Maria João tat etwas Überraschendes: Sie trat neben ihn und legte ihm den Arm um die Schulter.
»Amadeu hätte das verstanden. Und nicht nur verstanden. Er hätte Sie dafür geliebt. A imaginação, o nosso último santuário , pflegte er zu sagen. Die Einbildungskraft und die Intimität, das waren neben der Sprache die beiden einzigen Heiligtümer, die er gelten ließ. Und sie haben viel miteinander zu tun, sehr viel , sagte er.«
Gregorius zögerte. Doch dann öffnete er die Schreibtischschublade doch und zeigte Maria João die hebräische Bibel.
»Ich wette, das ist Ihr Pullover!«
Sie setzte sich in einen Sessel und legte sich eine von Silveiras Decken über die Beine.
»Lesen Sie mir daraus vor, bitte. Hat er auch getan. Ich verstand natürlich nichts, aber es war wundervoll.«
Gregorius las die Schöpfungsgeschichte. Er, Mundus, las in einem verfallenen portugiesischen Gymnasium einer achtzigjährigen Frau, die er gestern noch nicht gekannt hatte und die kein Wort Hebräisch konnte, die Schöpfungsgeschichte vor. Es war das Verrückteste, das er jemals getan hatte. Er genoß es, wie er noch nie etwas genossen hatte. Es war, als streifte er im Inneren alle Fesseln ab, um dieses eine Mal ungehemmt um sich zu schlagen wie einer, der um sein baldiges Ende weiß.

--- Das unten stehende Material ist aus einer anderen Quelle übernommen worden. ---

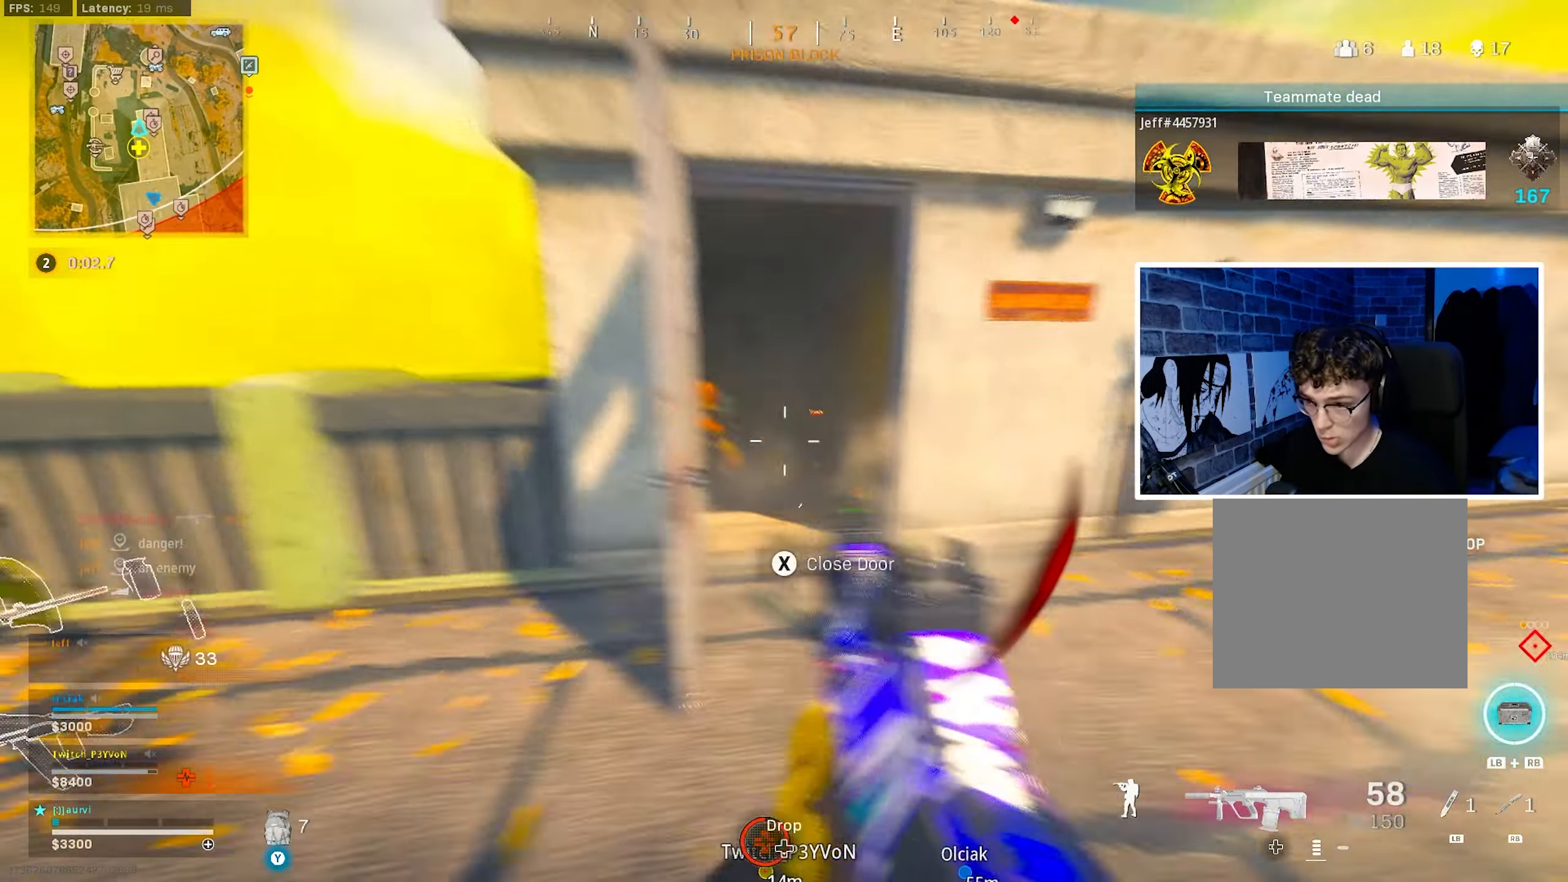
{"buttons": ["L2", "R2"], "left_stick": "right", "right_stick": "up-left", "events": [[67, "right_stick", "center"], [150, "right_stick", "down-left"], [184, "CROSS", "down"], [334, "CROSS", "up"], [400, "right_stick", "up-left"]]}
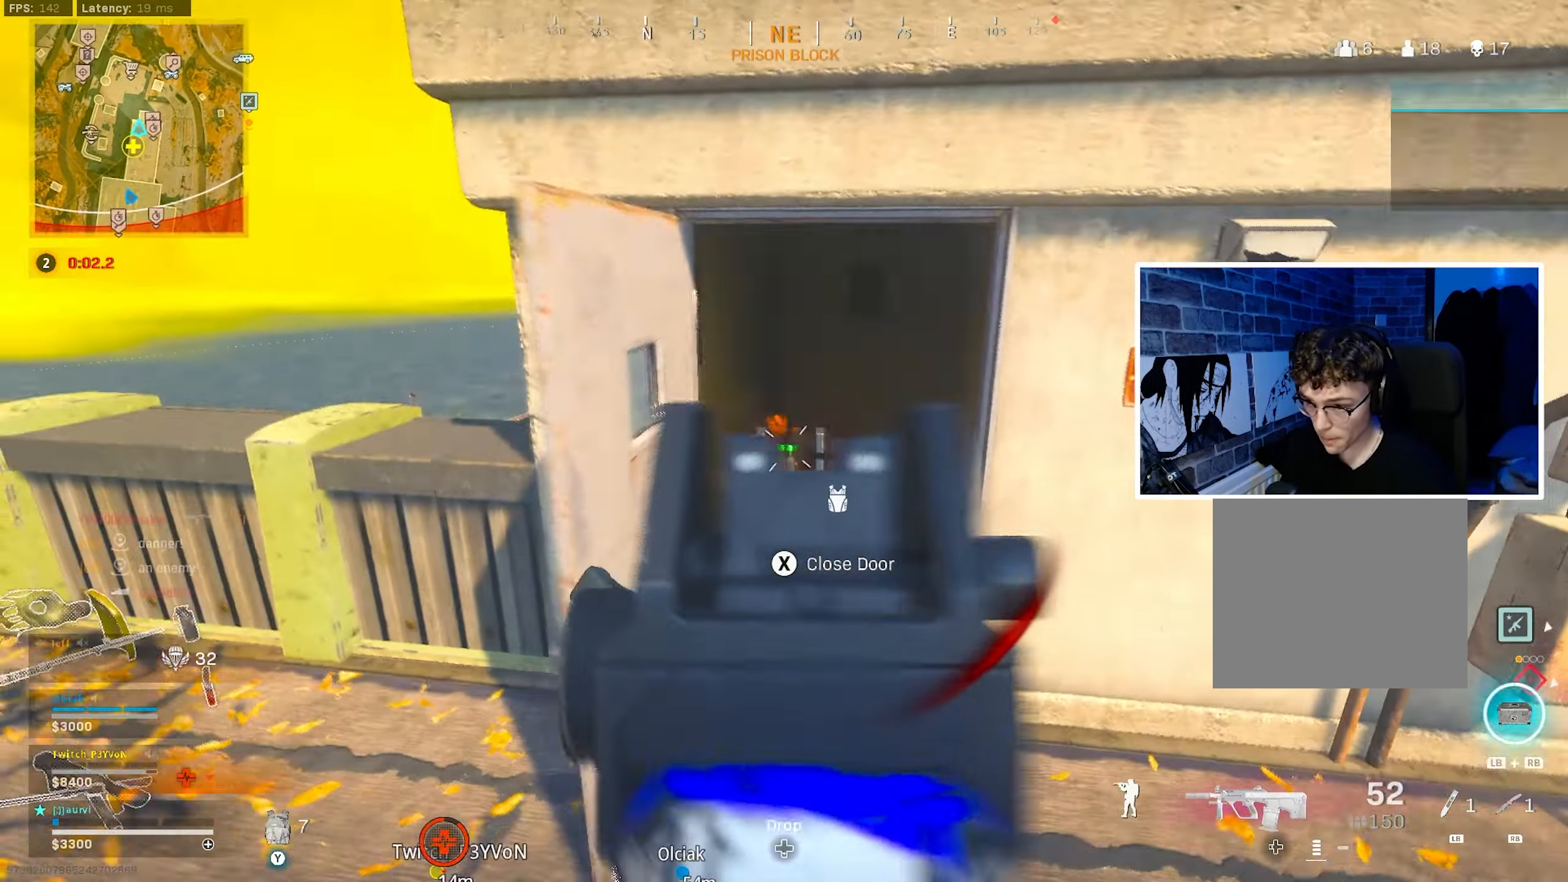
{"buttons": ["L2", "R2"], "left_stick": "up-right", "right_stick": "right", "events": [[84, "right_stick", "center"], [234, "CROSS", "down"], [234, "right_stick", "down-right"], [367, "right_stick", "center"], [467, "CROSS", "up"], [484, "left_stick", "up-right"], [484, "right_stick", "right"]]}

»Und jetzt gehen wir in die Aula«, sagte Maria João. »Die war damals abgeschlossen.«
Sie setzten sich in die erste Reihe vor das erhöhte Pult.

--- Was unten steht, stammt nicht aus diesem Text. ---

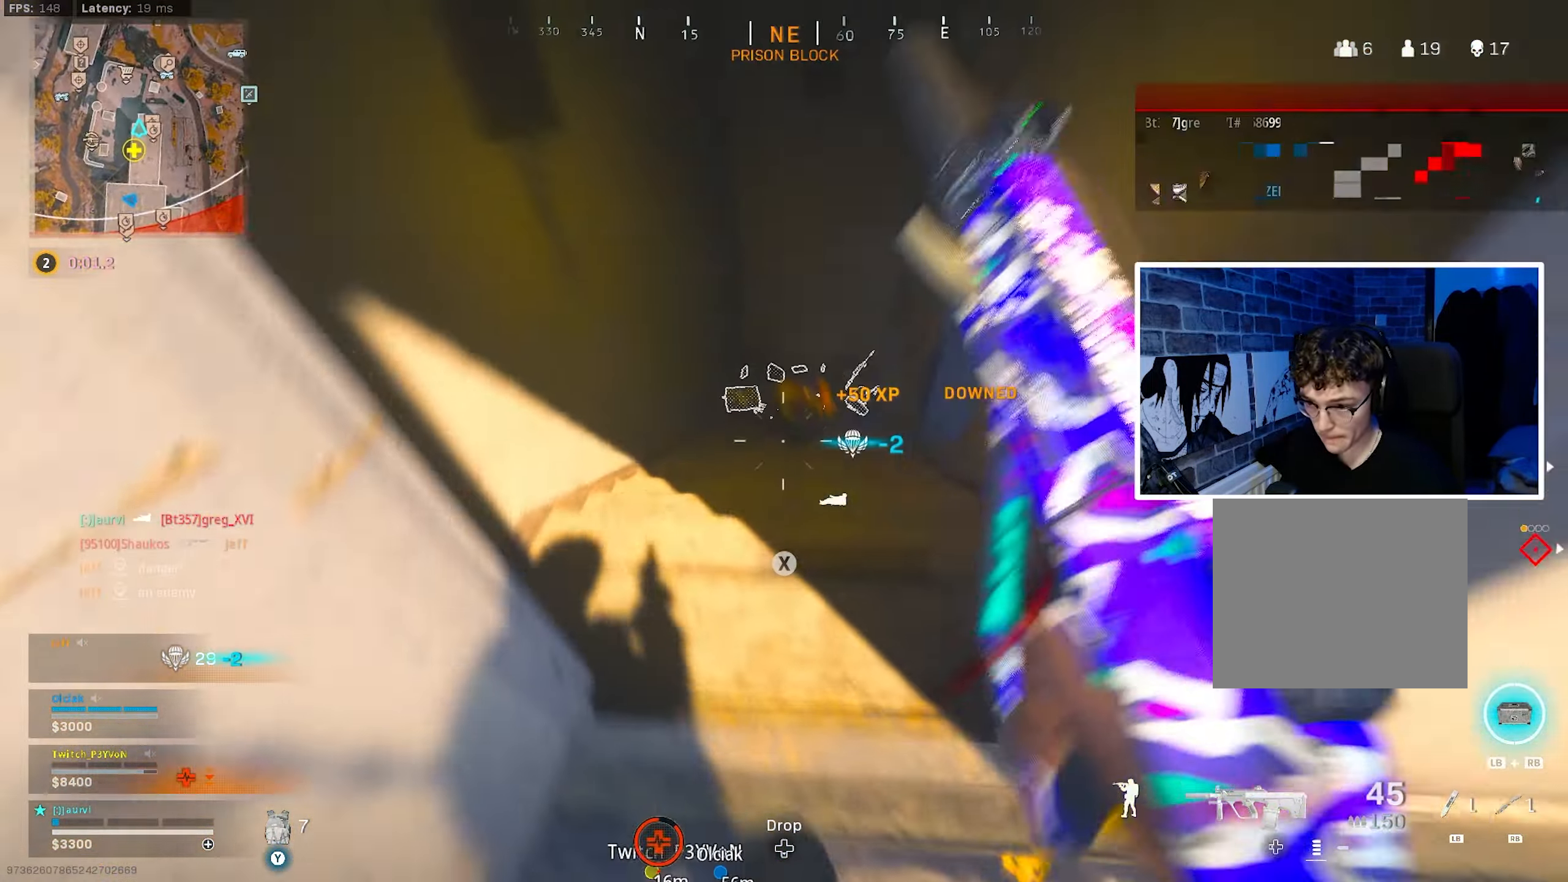
{"buttons": [], "left_stick": "up-right", "right_stick": "up-right", "events": [[34, "R1", "down"], [67, "CROSS", "up"], [84, "R1", "up"], [100, "right_stick", "center"], [167, "left_stick", "up-right"], [200, "right_stick", "up-right"], [267, "right_stick", "right"], [384, "right_stick", "center"], [500, "right_stick", "up-right"]]}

»Dort also hat er seine Rede gehalten. Seine berüchtigte Rede. Ich liebte sie. Es war so viel von ihm drin. Er war sie. Aber es gab etwas daran, über das ich erschrak. Nicht in der Fassung, die er vortrug, er hat es herausgenommen. Sie werden sich an den Schluß erinnern, wo er sagt, daß er beides brauche, die Heiligkeit von Worten und die Feindschaft gegen alles Grausame. Dann kommt: Und niemand möge mich zwingen zu wählen . Das war der letzte Satz, den er vortrug. Ursprünglich aber kam noch ein Satz: Seria uma corrida atrás do vento , es wäre Haschen nach Wind.
›Was für ein wunderbares Bild!‹ rief ich aus.
Da nahm er die Bibel und las mir aus Salomo vor: Ich sah an alles Tun, das unter der Sonne geschieht, und siehe, es war alles eitel und Haschen nach Wind. Ich erschrak.
›Das kannst du doch nicht machen!‹ sagte ich. ›Das erkennen die Patres doch alle sofort und werden dich für größenwahnsinnig halten!‹
Was ich nicht sagte: daß ich in jenem Moment Angst um ihn hatte, um seine seelische Gesundheit.
›Aber warum‹, sagte er erstaunt, ›es ist doch einfach Poesie.‹
›Aber du kannst doch keine biblische Poesie sprechen! Biblische Poesie! In deinem Namen!‹
›Poesie übertrumpft alles‹, sagte er, ›sie setzt alle Regeln außer Kraft.‹
Aber er war unsicher geworden und strich den Satz. Er spürte, daß ich besorgt war, er spürte immer alles. Wir sprachen nie mehr darüber.«
Gregorius erzählte ihr von Prados Diskussion mit O’Kelly über Gottes sterbendes Wort.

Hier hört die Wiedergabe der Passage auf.